While the process behind King’s Valentino story included several manual steps, physical photos and films created specifically as AI inputs, AI models that are fed solely AI-generated content are more likely to generate hallucinations. Part of the success of campaigns that turn AI’s flaws into provocation could therefore hinge on how creatives approach working with the machines.
“Valentino’s campaign leans straight into this tension; not by endorsing AI, but by exploiting a medium with no guardrails,” Singh says. “In that sense, it isn’t AI replacing creativity, it’s creativity purposefully misusing AI to expose where the boundaries actually are — and that misuse might be the foundation of the next surrealist language in fashion.”

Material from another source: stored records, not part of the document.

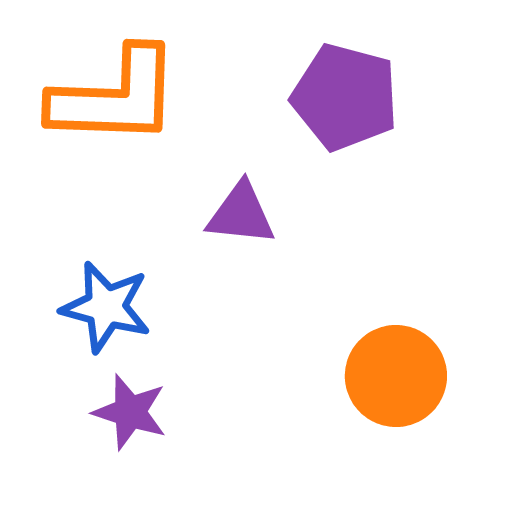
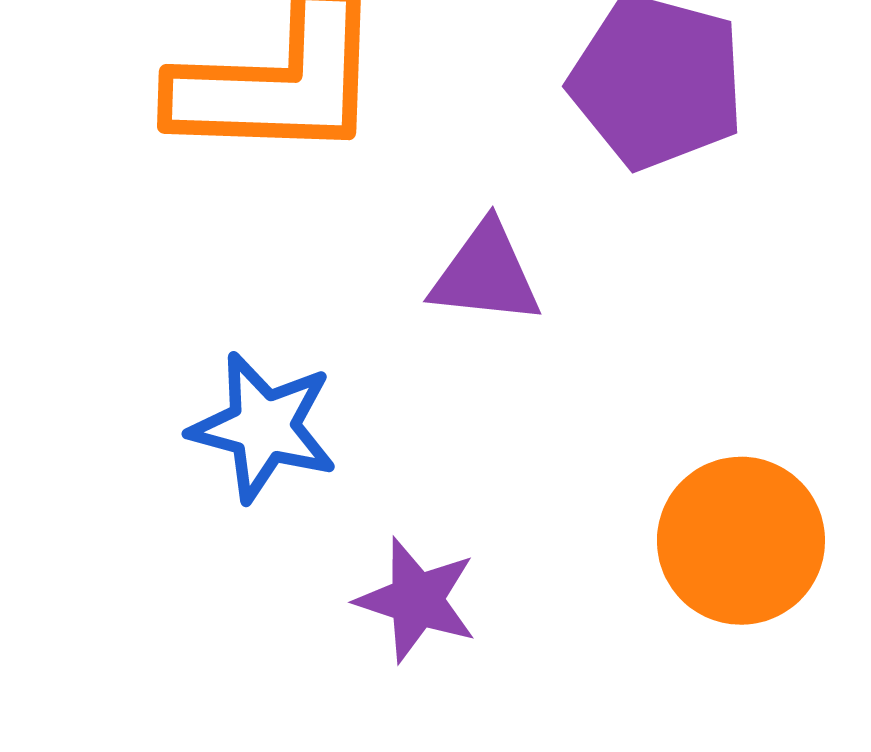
purple star: (130, 412) -> (417, 600), moved

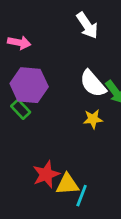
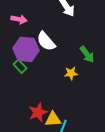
white semicircle: (93, 84) -> (46, 41), moved

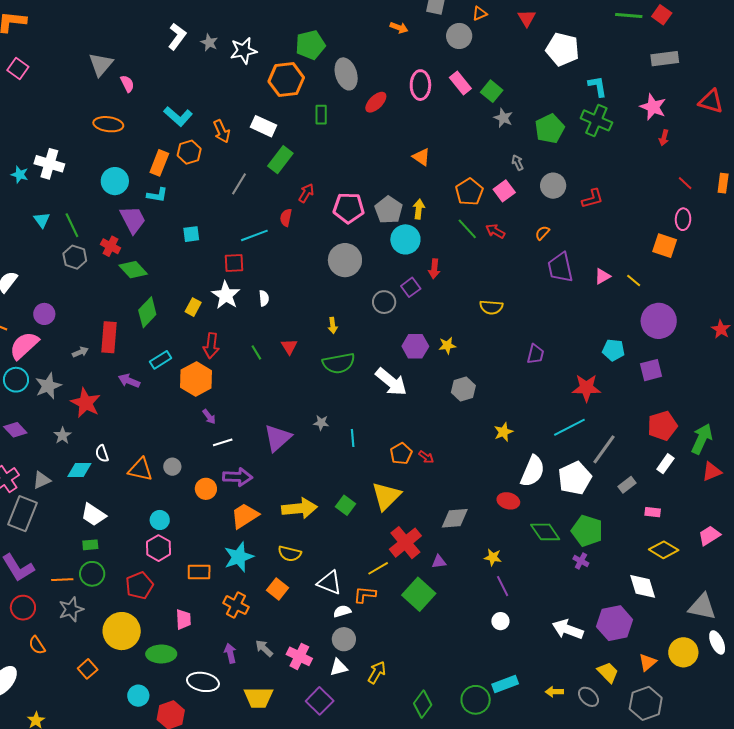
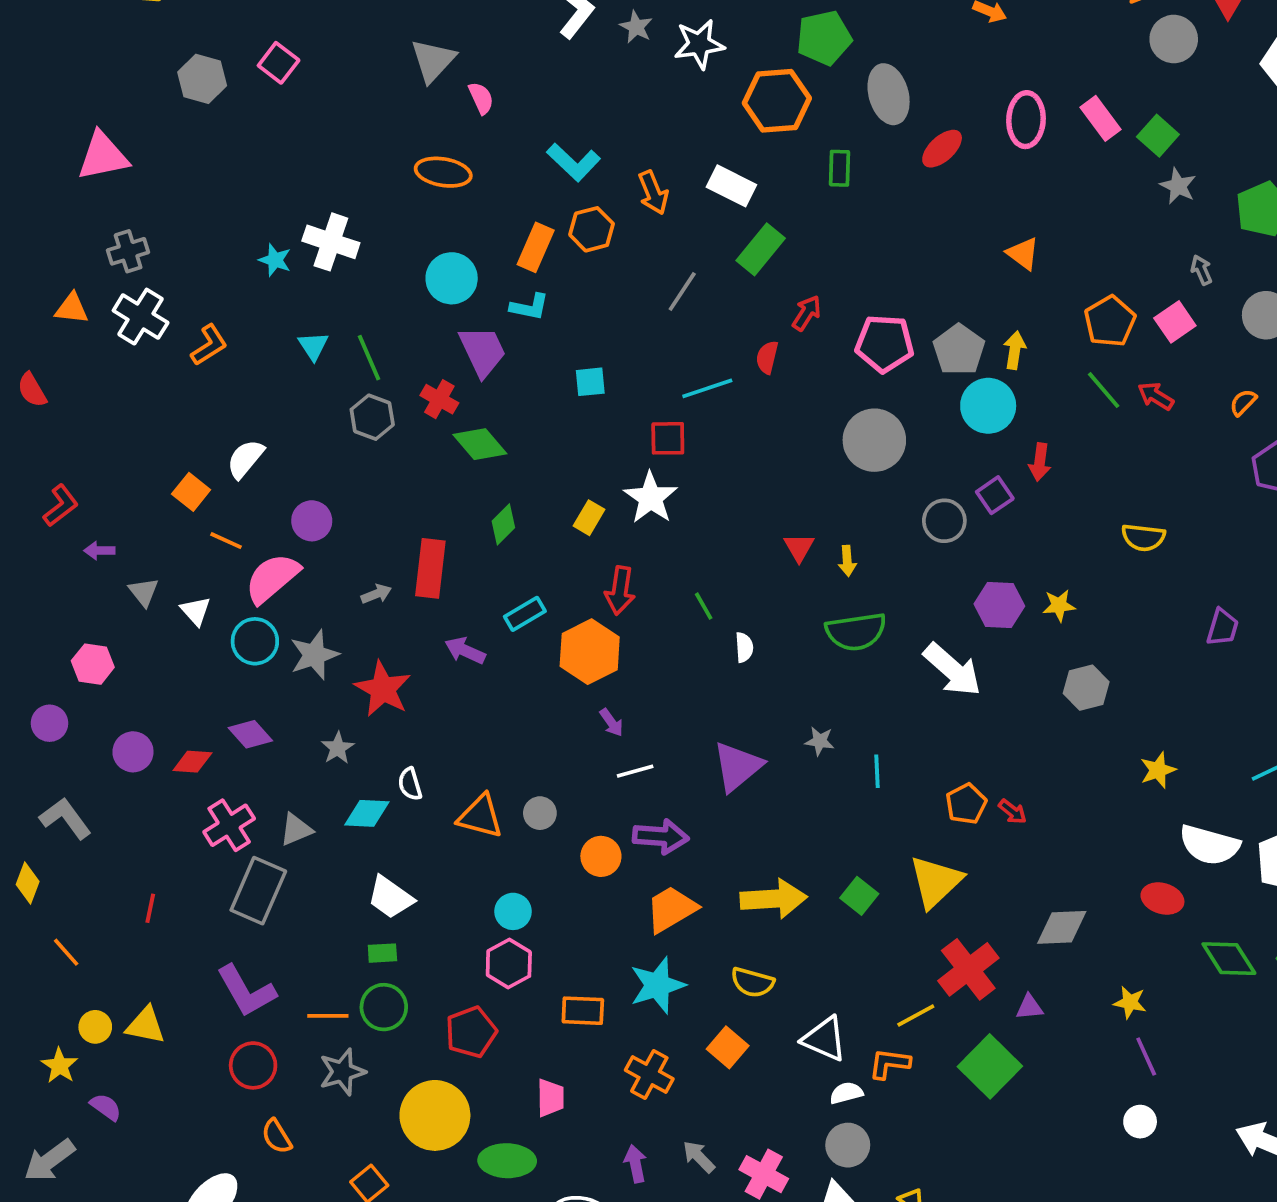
gray circle: (459, 36) -> (1174, 39), moved
white semicircle: (264, 298) -> (744, 647), moved
green diamond: (147, 312) -> (503, 524), size x0.7
red triangle: (289, 347) -> (799, 547), moved
white semicircle: (533, 471) -> (1209, 845), turned 80

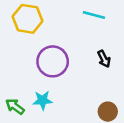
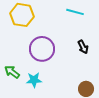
green arrow: (15, 107) -> (12, 72), moved

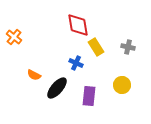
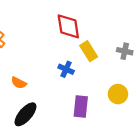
black ellipse: (57, 88) -> (25, 114), moved

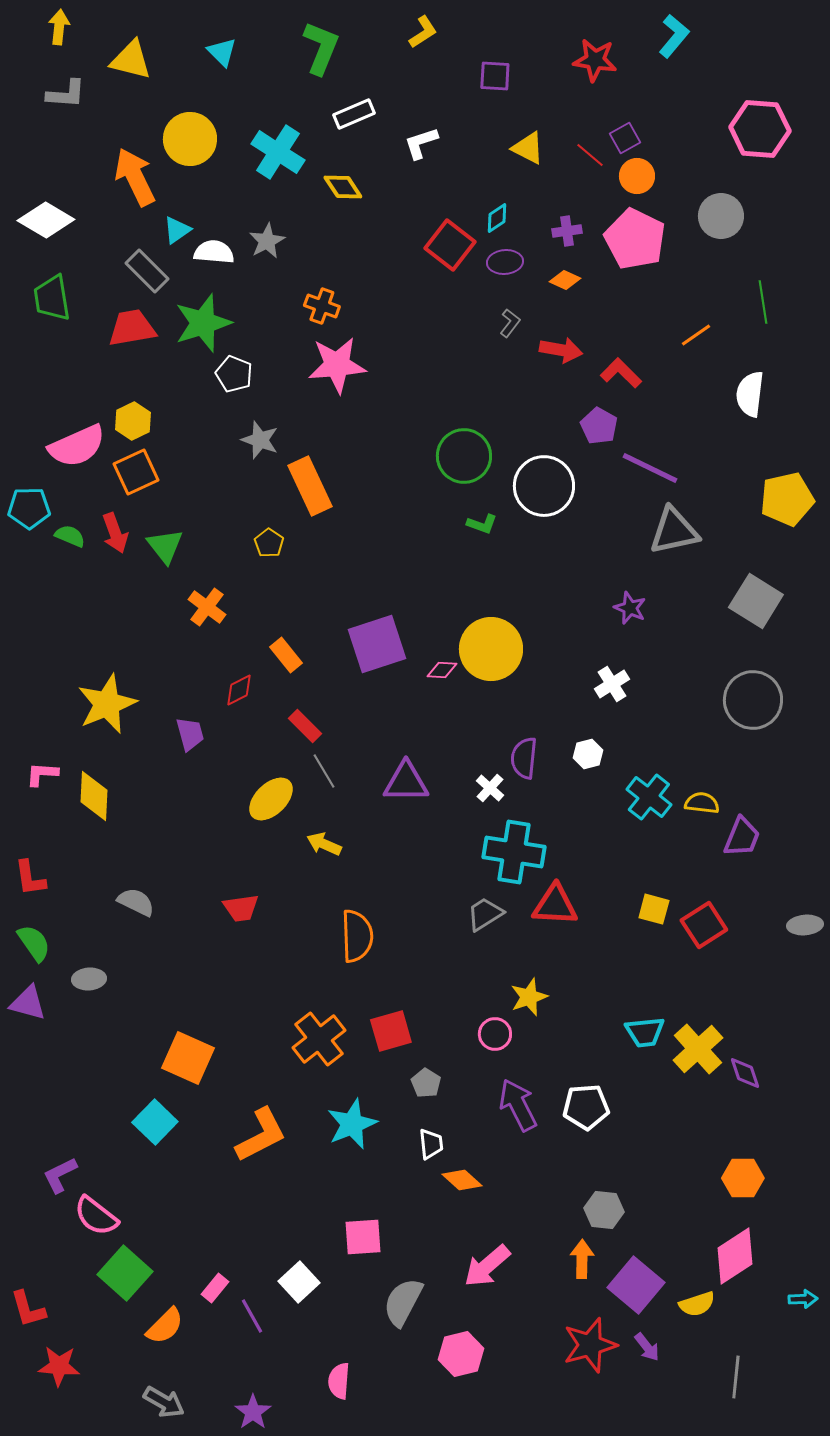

Artwork by @TotalEmotionalAwareness (Christopher Royal King)
While the controversy of the DeVain posts is targeted purely at the use of AI, most creatives Vogue Business speaks to agree that this seems to miss the point of the project. “The decision to commission digital artists for the wider project is significant because it reframes AI not as a shortcut, but as a medium that requires authorship, interpretation and most importantly taste,” says Kyle Wheeler, global executive creative director of R/GA.
In its latest report Data is God, creative agency Morning describes consumers’ increasing openness to transparent AI experiments as a more “sloptimistic attitude”. “What we feel people love or enjoy about slop is that it asks you for nothing, in a world where every post has an agenda,” says Morning’s creative director Shadeh Kavousian. “Its purity really lies in its pointlessness. We feel like it is almost the new avant garde.”
It’s this feeling of ennui that King says he wanted to tap into with the campaign. “I wasn’t interested in making a direct statement about consumption so much as quietly wondering why everything — culture, trends, innovation, even disruption — seems to move in spirals rather than straight lines,” he says. “The piece gestures toward the idea that as technology approaches its own kind of peak, the questions get less practical and more metaphysical.”
Guardrails vs brand values
For brands that do dare to experiment, there’s a delicate balance to be struck between leaning into AI’s flaws and neglecting the carefully crafted brand values that luxury fashion houses have maintained for decades. Consumers are discerning and have come to expect certain visual codes from certain brands. Not all surrealist images are made equally, and the backlash from recent brands’ AI experiments is much more fierce than those where CGI and VFX achieve the surreal.
“It doesn’t feel luxury when it’s lazy,” says model and writer Nassia Matsa, who campaigns for AI regulation protecting models and fashion workers. “It’s easy to spot a text written by AI, or a picture as it feels a bit off. You need to manufacture a dream in order to sell a high-priced garment, rather than just a prompt.”
Valentino describes its brand values on its website as “mastery, care, creativity and obsession for detail”, with King adding that the brand set guardrails for the project.
“There were still clear expectations: respect for the brand spirit, iconography, emotional tone and high-end visual language,” he explains. “So boundaries around deliverables and narrative clarity, rather than creative methods. Luxury isn’t the absence of distortion, or new tools. It’s the presence of a distinct point of view applied consistently enough that it becomes the brief.”
Experts argue that as with any craft, success hinges on the execution. “The brands who succeed won’t be the ones who generate the most [content], but the ones who curate the best and refine it with the same intensity they bring to their products and collections,” says Wheeler.